Наступила продолжительная пауза. И барон, и девушка смотрели на далекий ландшафт, открывавшийся перед ними. Лето, казалось, развертывало перед своим уходом все свое великолепие. Яркие лучи солнца заливали старинный город, ложились на луга и поля, на ближние и дальние селения, сверкали на поверхности реки, протекавшей по долине. Вокруг смыкали свое кольцо горы, уходя вверх мягкими линиями или выступая зубчатыми пиками. Среди зеленых пастбищ и темных рощ виднелись то белая часовня, то старинное горное укрепление. А над всем этим раскинулся лазоревый небосвод, и золотистый солнечный свет, казалось, насыщал собой весь воздух и всю землю.
Не могло быть более резкого контраста, чем этот солнечный мир и глубокая, прохладная тень и уединенность замкового сада. В его зеленом сумраке неумолчно журчала струя фонтана, рассыпаясь мириадами брызг.
Прокравшийся сюда солнечный луч вдруг касался капель воды, и они, сверкнув как алмазы, тут же угасали. И снова в тени сквозь дымку водяной вуали призрачно просвечивали фигуры ундин.
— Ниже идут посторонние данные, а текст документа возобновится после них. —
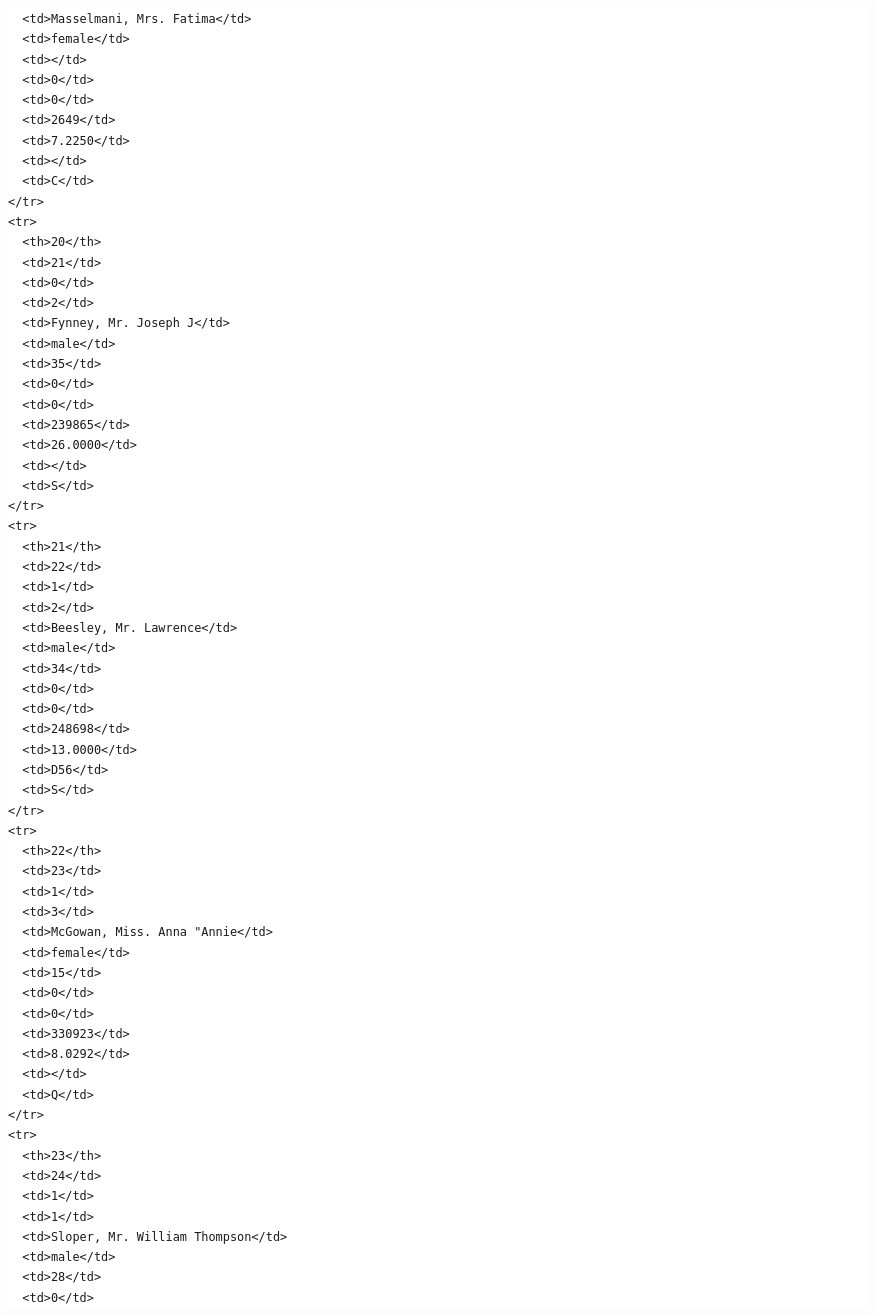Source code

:       <td>Masselmani, Mrs. Fatima</td>
      <td>female</td>
      <td></td>
      <td>0</td>
      <td>0</td>
      <td>2649</td>
      <td>7.2250</td>
      <td></td>
      <td>C</td>
    </tr>
    <tr>
      <th>20</th>
      <td>21</td>
      <td>0</td>
      <td>2</td>
      <td>Fynney, Mr. Joseph J</td>
      <td>male</td>
      <td>35</td>
      <td>0</td>
      <td>0</td>
      <td>239865</td>
      <td>26.0000</td>
      <td></td>
      <td>S</td>
    </tr>
    <tr>
      <th>21</th>
      <td>22</td>
      <td>1</td>
      <td>2</td>
      <td>Beesley, Mr. Lawrence</td>
      <td>male</td>
      <td>34</td>
      <td>0</td>
      <td>0</td>
      <td>248698</td>
      <td>13.0000</td>
      <td>D56</td>
      <td>S</td>
    </tr>
    <tr>
      <th>22</th>
      <td>23</td>
      <td>1</td>
      <td>3</td>
      <td>McGowan, Miss. Anna "Annie</td>
      <td>female</td>
      <td>15</td>
      <td>0</td>
      <td>0</td>
      <td>330923</td>
      <td>8.0292</td>
      <td></td>
      <td>Q</td>
    </tr>
    <tr>
      <th>23</th>
      <td>24</td>
      <td>1</td>
      <td>1</td>
      <td>Sloper, Mr. William Thompson</td>
      <td>male</td>
      <td>28</td>
      <td>0</td>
Знойный полдень, казалось, погрузил все в мечтательный покой; ни одна птица не нарушала неподвижности воздуха, ни один лист не шевелился на деревьях. И журчание «Ключа ундин» только подчеркивало царящую кругом глубокую тишину. То был язык источника, с незапамятных времен пробившего себе ложе в горе и уже более столетия в своем каменном одеянии верно сторожившего покой замкового сада. Он пережил времена, когда на месте замка стояло горное укрепление; дикие, кровавые годы, полные борьбы и раздоров, побед и поражений; блестящую, великолепную эпоху, наступившую с появлением княжеского замка. Мировые события возникали и проходили, поколения рождались и умирали; наконец наступило и новое время, когда все изменилось и приобрело другую окраску, все, кроме источника замковой горы, как будто старая легенда оградила его защитной стеной. Но вот теперь наступил и его час: каменные фигуры, окружавшие ключ, должны были пасть, а ему самому предстояло уйти из-под солнечных лучей в вечное изгнание в темные земные недра.